The second generation of Threadrippers pull a very large amount of power from the board, with the two smaller ones pulling 180W compared to the larger ones pulling a huge 250W from your PSU. This contrasts heavily with the Intel chips pulling 140W/165W respectively.
In terms of cooling some of the Intel chips suffer due to the decision to use thermal paste instead of solder between the CPU die and the metal head spreader. This is a far less efficient method for cooling which means you’re going to need an extremely impressive CPU cooler to keep the i9 at a reasonable temperature while overclocking.
Standard air coolers will struggle to keep the temperature at acceptable level even at stock speeds when the chip is under load.
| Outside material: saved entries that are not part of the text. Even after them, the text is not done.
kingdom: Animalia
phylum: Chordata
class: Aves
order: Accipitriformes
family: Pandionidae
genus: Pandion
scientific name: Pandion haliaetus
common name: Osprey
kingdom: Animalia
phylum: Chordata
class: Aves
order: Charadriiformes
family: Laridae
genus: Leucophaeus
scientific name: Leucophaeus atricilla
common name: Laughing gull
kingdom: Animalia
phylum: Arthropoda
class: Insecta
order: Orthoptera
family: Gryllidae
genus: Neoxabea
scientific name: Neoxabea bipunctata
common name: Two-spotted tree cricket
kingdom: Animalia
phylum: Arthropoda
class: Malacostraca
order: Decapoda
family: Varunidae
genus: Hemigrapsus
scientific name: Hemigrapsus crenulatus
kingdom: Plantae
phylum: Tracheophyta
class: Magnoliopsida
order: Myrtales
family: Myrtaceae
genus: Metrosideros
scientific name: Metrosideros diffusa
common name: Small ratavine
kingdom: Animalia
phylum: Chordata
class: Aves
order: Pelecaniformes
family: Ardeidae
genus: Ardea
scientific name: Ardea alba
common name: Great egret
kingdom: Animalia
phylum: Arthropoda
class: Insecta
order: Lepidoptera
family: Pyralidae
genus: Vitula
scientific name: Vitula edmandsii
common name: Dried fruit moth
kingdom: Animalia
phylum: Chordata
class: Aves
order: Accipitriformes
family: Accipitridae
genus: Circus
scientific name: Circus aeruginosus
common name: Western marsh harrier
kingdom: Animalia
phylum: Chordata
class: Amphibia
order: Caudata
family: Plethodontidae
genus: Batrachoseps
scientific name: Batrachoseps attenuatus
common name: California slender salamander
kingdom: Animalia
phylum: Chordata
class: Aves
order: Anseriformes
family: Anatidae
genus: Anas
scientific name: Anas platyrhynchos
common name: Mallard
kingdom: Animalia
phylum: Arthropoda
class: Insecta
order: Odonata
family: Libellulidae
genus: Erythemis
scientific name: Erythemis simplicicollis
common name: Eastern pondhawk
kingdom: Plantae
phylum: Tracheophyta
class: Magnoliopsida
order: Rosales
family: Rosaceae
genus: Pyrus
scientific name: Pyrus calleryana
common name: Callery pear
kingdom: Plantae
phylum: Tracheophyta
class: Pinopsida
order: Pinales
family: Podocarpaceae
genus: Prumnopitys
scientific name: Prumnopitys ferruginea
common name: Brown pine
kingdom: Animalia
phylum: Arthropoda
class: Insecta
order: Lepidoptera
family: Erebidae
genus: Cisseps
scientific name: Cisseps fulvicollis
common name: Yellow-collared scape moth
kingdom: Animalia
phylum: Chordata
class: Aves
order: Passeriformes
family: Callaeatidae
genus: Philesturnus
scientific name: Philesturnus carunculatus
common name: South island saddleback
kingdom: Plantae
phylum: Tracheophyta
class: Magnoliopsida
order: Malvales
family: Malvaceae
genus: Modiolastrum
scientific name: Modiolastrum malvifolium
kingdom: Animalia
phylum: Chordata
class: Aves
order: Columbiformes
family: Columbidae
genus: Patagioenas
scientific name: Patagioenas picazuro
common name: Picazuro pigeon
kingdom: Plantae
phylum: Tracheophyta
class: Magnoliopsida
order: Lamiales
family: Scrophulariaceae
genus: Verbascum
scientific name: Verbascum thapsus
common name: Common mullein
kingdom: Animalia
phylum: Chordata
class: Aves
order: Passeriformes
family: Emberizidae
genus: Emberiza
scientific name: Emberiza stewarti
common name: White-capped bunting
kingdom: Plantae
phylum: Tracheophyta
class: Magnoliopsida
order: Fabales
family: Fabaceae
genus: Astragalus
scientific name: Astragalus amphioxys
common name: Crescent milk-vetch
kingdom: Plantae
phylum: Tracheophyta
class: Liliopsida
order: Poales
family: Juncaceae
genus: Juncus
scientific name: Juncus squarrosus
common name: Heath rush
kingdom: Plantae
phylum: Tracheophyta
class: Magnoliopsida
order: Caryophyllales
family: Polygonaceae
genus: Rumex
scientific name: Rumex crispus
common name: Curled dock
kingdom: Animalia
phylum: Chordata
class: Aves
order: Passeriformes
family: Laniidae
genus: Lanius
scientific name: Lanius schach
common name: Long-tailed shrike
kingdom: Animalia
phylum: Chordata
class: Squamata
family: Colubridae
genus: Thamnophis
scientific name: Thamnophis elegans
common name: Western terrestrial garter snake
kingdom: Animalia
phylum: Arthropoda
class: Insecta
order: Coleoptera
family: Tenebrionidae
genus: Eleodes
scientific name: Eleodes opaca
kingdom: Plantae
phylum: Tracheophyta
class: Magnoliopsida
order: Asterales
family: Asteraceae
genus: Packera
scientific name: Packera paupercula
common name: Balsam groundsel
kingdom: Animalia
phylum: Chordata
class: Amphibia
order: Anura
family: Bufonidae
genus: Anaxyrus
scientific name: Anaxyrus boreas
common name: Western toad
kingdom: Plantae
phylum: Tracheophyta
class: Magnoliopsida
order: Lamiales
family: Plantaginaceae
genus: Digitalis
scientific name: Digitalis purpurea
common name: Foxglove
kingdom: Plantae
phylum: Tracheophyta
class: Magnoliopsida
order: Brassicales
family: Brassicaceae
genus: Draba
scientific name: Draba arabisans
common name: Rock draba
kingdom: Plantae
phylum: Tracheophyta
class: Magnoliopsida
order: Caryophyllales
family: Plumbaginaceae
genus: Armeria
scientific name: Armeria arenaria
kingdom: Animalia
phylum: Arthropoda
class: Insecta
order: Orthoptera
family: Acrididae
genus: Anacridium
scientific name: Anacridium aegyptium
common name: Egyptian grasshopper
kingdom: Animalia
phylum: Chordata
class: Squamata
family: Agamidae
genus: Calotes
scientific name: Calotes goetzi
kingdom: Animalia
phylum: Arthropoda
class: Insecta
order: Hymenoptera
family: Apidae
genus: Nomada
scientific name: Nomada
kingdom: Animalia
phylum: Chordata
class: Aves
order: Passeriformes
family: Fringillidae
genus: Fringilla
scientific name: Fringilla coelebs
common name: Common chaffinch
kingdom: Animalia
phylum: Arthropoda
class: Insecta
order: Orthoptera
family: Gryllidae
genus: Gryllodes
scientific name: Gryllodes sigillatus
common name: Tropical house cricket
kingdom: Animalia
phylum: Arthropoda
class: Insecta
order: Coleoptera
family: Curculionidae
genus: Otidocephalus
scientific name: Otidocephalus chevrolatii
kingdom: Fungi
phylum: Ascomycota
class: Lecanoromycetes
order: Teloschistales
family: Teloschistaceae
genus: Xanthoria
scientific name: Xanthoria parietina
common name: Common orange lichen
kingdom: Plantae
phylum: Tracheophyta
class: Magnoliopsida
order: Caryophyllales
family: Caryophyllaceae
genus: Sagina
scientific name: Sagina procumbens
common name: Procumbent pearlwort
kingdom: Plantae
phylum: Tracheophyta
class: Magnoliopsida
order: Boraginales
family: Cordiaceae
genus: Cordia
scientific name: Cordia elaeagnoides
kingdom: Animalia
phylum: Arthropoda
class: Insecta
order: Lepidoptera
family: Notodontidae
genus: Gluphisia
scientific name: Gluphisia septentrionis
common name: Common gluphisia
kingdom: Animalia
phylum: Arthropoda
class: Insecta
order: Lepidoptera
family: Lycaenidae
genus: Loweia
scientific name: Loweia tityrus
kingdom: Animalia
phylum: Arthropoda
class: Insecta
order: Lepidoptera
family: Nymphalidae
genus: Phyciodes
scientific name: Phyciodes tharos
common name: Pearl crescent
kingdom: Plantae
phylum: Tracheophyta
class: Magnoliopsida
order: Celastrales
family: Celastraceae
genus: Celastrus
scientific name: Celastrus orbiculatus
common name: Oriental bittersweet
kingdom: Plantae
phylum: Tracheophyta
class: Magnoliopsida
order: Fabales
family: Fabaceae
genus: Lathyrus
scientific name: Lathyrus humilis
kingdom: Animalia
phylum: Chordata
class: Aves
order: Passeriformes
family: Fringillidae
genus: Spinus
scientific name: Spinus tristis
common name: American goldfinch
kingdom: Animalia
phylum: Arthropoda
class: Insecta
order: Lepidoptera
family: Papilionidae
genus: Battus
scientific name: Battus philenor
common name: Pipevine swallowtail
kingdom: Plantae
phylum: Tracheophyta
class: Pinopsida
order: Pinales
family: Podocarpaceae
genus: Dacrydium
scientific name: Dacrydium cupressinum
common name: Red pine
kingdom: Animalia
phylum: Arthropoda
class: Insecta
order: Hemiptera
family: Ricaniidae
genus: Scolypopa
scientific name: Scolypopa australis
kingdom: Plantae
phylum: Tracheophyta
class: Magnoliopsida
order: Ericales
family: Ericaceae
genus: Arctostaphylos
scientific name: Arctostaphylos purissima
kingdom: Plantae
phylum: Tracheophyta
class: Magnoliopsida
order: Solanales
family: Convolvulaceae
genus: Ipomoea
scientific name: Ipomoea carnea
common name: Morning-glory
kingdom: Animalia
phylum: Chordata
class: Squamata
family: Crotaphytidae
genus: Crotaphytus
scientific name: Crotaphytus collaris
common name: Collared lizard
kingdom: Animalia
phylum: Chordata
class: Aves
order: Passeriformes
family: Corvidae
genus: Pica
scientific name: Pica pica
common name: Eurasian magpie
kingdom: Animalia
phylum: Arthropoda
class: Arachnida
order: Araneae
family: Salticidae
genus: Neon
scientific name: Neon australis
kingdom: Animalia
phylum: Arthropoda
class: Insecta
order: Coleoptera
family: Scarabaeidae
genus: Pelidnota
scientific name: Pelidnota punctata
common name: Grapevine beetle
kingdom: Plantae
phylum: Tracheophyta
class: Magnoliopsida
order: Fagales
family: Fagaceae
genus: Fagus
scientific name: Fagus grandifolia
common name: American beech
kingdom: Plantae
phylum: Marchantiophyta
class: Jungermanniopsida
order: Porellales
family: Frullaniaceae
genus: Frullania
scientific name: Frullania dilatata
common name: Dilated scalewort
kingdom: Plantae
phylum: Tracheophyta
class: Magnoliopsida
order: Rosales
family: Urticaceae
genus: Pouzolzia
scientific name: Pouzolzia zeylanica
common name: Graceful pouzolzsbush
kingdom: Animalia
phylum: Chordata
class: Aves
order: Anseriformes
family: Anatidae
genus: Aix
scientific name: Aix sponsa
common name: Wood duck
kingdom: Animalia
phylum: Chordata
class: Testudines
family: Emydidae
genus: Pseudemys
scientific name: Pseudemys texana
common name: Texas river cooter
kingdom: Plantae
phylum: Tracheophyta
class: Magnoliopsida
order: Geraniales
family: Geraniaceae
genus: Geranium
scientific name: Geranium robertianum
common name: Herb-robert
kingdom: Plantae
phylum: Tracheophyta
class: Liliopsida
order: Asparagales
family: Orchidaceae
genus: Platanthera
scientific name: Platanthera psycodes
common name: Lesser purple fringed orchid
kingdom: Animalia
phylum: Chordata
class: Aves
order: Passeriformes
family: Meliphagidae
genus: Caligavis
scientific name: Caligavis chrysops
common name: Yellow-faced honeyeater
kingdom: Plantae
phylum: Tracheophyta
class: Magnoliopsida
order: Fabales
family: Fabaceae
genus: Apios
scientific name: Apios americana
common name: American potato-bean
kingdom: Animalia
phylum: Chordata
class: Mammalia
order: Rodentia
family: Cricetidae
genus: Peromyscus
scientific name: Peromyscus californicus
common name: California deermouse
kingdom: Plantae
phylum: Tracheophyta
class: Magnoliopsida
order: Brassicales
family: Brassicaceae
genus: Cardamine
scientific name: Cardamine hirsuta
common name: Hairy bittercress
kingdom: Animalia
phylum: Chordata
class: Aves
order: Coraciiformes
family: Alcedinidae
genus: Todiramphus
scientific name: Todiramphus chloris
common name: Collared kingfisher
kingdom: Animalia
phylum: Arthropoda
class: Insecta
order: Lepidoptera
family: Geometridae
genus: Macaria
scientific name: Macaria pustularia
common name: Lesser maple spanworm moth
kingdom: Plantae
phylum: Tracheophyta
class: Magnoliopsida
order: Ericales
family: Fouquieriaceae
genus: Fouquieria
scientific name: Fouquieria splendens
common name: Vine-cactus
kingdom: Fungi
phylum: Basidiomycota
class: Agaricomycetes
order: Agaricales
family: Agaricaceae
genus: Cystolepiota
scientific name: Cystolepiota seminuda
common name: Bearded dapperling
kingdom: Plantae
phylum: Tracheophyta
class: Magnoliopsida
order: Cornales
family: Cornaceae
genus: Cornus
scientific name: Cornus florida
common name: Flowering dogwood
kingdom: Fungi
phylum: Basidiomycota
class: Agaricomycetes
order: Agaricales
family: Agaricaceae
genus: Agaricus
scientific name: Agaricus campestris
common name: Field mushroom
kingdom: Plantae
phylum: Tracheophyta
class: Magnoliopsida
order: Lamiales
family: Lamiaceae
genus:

This is not a problem that the Threadripper suffers luckily as the chip stays at a nice and reasonable temperature even with AMD’s own stock air cooler the ‘Wraith Ripper’.
While Intel still own the better single core performance, AMD’s ability to stack core after core on top of each other to crunch massive amounts of data is helping them win out at the true ‘pixel pusher’ end of the market. If you want a CPU to blast through a bunch of data and your software isn’t limited to a certain amount of cores, the Threadripper is going to be your chip of choice.
The Threadripper series also offers a very impressive value proposition down at between $27-28 per core, whereas Intel’s i9 series is closer to the $50 mark.
This could all be set to change as Intel’s next i9 is due to launch in a couple of months, and we’re all waiting to see how they tackle this particular area of the market. However, as it currently stands, the Threadripper provides better general performance at a lower price, unless you’re specifically using multithread programs that favour fewer cores.